Es werden verschiedene Versuchsabläufe geschildert. Pascal selbst berichtet darüber in seinem Brief an Perier vom November 1647 und im Traité de l’équilibre des liqueurs et de la pesanteur de la masse de l’air[4].
In einer Version[5] wird das Experiment mit einem kleinen Manometer innerhalb eines größeren Manometers durchgeführt. Für die Durchführung benötigt man ein Quecksilbermanometer nach Evangelista Torricelli, ein Gefäß, in welches das Manometer hineinpasst und das oben mit einem Deckel und unten mit einer undurchlässigen Membran dicht verschlossen werden kann, ein größeres Vorratsgefäß zum Eintauchen des Membrangefäßes und ein U-Rohr.

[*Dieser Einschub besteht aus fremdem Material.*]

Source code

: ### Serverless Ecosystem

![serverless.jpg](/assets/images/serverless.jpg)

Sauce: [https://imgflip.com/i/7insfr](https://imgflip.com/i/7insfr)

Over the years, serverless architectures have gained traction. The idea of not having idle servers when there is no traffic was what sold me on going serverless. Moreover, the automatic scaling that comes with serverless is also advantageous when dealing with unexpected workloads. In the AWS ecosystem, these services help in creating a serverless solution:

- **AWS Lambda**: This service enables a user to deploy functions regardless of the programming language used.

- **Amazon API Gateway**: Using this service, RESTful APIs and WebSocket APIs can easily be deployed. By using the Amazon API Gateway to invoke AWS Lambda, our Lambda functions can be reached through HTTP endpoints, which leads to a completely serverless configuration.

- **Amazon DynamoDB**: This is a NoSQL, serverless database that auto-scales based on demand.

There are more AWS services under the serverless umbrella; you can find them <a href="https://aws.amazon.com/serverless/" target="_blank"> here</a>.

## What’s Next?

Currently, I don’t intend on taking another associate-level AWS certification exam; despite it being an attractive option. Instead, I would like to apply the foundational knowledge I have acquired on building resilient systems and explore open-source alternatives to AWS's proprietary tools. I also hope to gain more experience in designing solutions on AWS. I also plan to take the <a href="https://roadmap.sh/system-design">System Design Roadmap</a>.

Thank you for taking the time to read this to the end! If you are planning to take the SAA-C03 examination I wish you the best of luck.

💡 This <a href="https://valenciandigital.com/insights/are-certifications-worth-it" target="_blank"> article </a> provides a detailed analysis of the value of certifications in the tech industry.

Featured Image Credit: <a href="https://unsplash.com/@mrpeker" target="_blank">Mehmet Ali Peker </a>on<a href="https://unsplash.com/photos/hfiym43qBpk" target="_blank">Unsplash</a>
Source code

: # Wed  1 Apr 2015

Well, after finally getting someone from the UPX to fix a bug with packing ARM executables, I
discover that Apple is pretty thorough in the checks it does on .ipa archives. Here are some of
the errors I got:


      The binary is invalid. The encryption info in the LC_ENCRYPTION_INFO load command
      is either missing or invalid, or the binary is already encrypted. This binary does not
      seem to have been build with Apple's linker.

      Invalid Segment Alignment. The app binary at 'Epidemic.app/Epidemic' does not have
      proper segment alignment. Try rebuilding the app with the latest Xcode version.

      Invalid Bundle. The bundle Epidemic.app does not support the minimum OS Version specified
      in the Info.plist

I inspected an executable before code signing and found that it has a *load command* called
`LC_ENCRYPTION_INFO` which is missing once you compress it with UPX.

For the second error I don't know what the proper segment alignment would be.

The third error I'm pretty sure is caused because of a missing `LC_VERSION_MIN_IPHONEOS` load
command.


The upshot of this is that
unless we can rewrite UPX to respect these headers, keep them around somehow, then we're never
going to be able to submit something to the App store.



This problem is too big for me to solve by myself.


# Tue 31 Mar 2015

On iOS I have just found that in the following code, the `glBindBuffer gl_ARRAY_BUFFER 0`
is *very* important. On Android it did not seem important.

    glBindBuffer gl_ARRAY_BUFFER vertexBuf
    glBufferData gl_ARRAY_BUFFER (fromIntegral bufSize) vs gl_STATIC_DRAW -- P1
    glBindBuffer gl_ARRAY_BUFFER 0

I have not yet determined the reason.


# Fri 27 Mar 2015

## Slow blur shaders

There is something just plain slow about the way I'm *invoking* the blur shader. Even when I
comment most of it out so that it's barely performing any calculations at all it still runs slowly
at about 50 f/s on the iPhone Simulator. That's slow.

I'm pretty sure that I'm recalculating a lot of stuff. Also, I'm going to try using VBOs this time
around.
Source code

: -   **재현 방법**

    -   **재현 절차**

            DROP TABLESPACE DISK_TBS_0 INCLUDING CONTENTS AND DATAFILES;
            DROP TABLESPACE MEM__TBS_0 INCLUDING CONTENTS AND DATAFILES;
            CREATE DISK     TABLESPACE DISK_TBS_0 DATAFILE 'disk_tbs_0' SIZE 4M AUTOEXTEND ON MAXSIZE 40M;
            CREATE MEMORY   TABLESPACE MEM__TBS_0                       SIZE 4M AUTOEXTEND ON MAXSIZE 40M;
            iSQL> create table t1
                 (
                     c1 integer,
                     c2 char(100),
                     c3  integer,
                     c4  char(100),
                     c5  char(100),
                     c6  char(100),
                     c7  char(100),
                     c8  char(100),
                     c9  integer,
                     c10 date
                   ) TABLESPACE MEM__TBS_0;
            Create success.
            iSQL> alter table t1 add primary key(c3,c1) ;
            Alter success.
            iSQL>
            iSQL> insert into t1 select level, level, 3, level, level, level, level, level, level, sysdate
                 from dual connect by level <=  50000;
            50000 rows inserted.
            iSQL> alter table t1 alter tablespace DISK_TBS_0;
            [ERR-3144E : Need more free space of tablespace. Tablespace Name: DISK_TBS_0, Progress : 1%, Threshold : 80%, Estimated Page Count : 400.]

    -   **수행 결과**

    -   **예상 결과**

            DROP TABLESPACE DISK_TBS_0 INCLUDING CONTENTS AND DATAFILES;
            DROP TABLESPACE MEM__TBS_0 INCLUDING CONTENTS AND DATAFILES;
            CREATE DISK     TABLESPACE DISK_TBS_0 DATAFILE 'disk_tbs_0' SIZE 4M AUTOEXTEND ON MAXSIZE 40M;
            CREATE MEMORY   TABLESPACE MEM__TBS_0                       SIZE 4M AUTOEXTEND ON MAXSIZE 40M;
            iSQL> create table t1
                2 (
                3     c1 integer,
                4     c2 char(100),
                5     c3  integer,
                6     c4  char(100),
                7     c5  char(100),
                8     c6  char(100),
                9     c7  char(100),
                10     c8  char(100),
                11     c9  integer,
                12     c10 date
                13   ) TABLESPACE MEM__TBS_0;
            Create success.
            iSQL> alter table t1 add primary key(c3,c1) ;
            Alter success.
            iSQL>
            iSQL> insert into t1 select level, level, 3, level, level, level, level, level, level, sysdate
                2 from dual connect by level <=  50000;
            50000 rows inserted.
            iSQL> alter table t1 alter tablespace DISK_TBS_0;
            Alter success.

In einer weiteren Version des Experiments[6] wird eine in Doppel-U-Form gebogene Glasröhre als Manometer benutzt. Beim Auslaufen des Quecksilbers aus der Röhre entsteht ein Vakuum-Bereich, der eine Quecksilbersäule im zweiten, nach oben gebogenen U-Rohr abtrennt. Die Spiegel der Quecksilbersäule im zweiten U-Rohr sind gleich hoch, was die Existenz eines Vakuums im Bereich davor beweist. Lässt man in dieses Vakuum Luft einströmen (durch ein vorher mit einem Pfropfen verstopftes Loch), steigt die Quecksilbersäule im zweiten U-Rohr wie bei einem normalen Barometer an.
Viel bekannter als die hier geschilderten Experimente war der anschließend durchgeführte Versuch Pascals. Er verglich die Säulenhöhen eines Quecksilber-Barometers im flachen Gelände mit der auf einem Berg, dem Puy de Dôme, und konnte damit direkt die Auswirkungen des in der Höhe sinkenden Luftdrucks auf die Säulenhöhe nachweisen. Pascal führte das Experiment nicht selbst durch, sondern ließ es durch seinen Schwager Florin Périer (1605–1672) in Clermont-Ferrand durchführen (am 19. September 1648).[7] Im Ort Clermont-Ferrand maß er an einer Stelle 71 cm Säulenhöhe, auf dem Berggipfel 62,7 cm (die Höhendifferenz von Stadt und Berggipfel betrug etwas über 1000 m). Selbst die 50 m Höhenunterschied in der Kathedrale von Clermont-Ferrand führten zu 4 mm Unterschied in der Säulenhöhe.[8]
In einem weiteren Experiment verwendete Pascal statt Glasröhren Spritzen und verglich die Gewichte der Spritzen mit räumlich verschieden großen Vakua (über den üblichen rund 760 mm Quecksilbersäule) auf einer Waage. Er fand, dass sie gleich viel wogen, und schloss daraus ein weiteres Mal auf die Existenz des Vakuums (und gegen mit Dämpfen gefüllte Hohlräume).
Pascal beobachtete auch schon die Veränderlichkeit des Luftdrucks je nach Wetterlage, also die Einsatzmöglichkeit des Torricelli-Barometers in der Meteorologie.
1649 entwickelte Otto von Guericke eine Kolbenpumpe, mit der ein technisches Vakuum auf einfachere Weise erzeugt werden konnte. Mit Hilfe seiner Vakuumpumpe und der Magdeburger Halbkugeln konnte Otto von Guericke die Existenz des Luftdrucks und des Vakuums leichter nachvollziehbar machen und anschaulich demonstrieren.
1660 überprüfte Robert Boyle (mit Unterstützung von Robert Hooke) die Abhängigkeit vom äußeren Luftdruck, indem er die Säulenhöhe eines Barometers in einem mit einer Pumpe hergestellten Unterdruck in einer Glasglocke beobachtete.